| TRY IT |
Among the entries below, find the lines with the word "Paste" and copy them.

*** RECORD SET ***

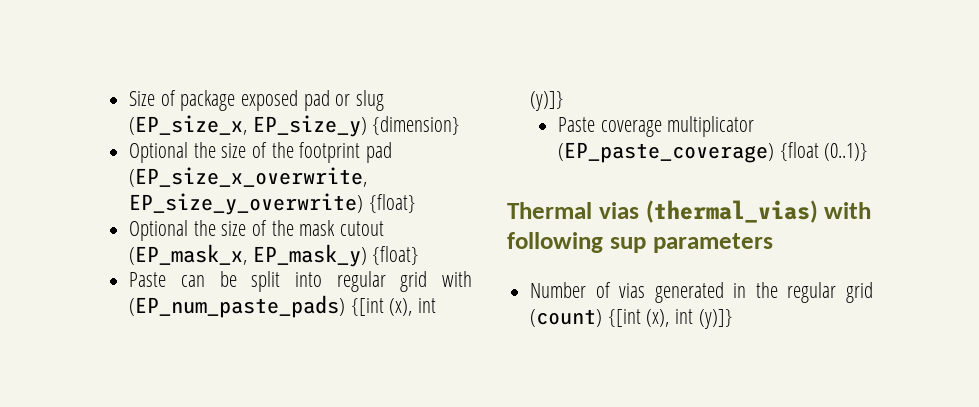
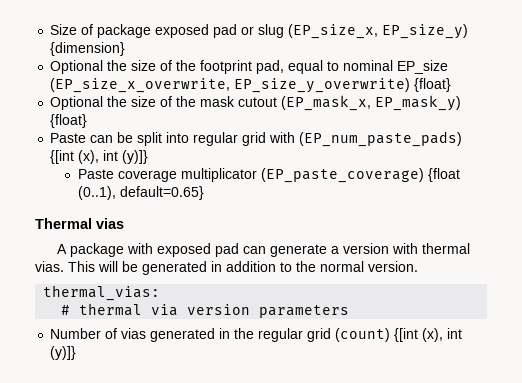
[366,142,393,163] pad -> [256,60,449,74] pad, equal to nominal EP_size
[824,143,869,161] (0..1)} -> [77,186,204,200] (0..1), default=0.65}
[645,200,872,223] [507,232,646,253] (thermal_vias) with following sup -> [56,243,470,257] [35,261,418,275] [43,285,161,301] [61,303,251,316] // A package with exposed pad can generate a version with thermal vias. This will be generated in addition to the normal version. // thermal_vias: // # thermal via version

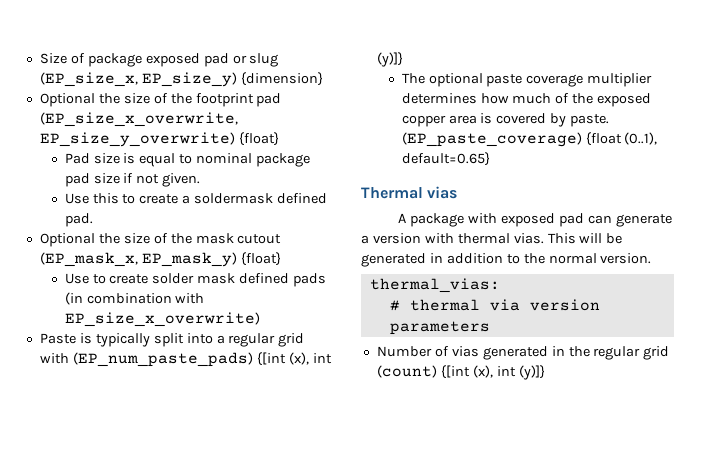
[256,60,449,74] [50,78,452,93] pad, equal to nominal EP_size (EP_size_x_overwrite, EP_size_y_overwrite) {float} -> [256,93,282,107] [39,112,238,127] [39,132,279,147] [64,153,311,167] [64,173,201,187] [64,193,328,204] [64,213,93,227] pad (EP_size_x_overwrite, EP_size_y_overwrite) {float} // Pad size is equal to nominal package pad size if not given. // Use this to create a soldermask defined pad.
[50,132,134,143] // Paste can be -> [64,273,327,287] [64,292,205,305] [64,312,260,327] [39,333,150,347] // Use to create solder mask defined pads (in combination with EP_size_x_overwrite) // Paste is typically
(190, 137) none -> [216,335,225,344] a
[77,168,257,182] Paste coverage multiplicator -> [401,73,653,87] [401,93,652,107] [401,113,610,127] The optional paste coverage multiplier determines how much of the exposed copper area is covered by paste.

*** End of RECORD SET ***

| ANSWER BOX |
[50,132,134,143] // Paste can be -> [64,273,327,287] [64,292,205,305] [64,312,260,327] [39,333,150,347] // Use to create solder mask defined pads (in combination with EP_size_x_overwrite) // Paste is typically
[77,168,257,182] Paste coverage multiplicator -> [401,73,653,87] [401,93,652,107] [401,113,610,127] The optional paste coverage multiplier determines how much of the exposed copper area is covered by paste.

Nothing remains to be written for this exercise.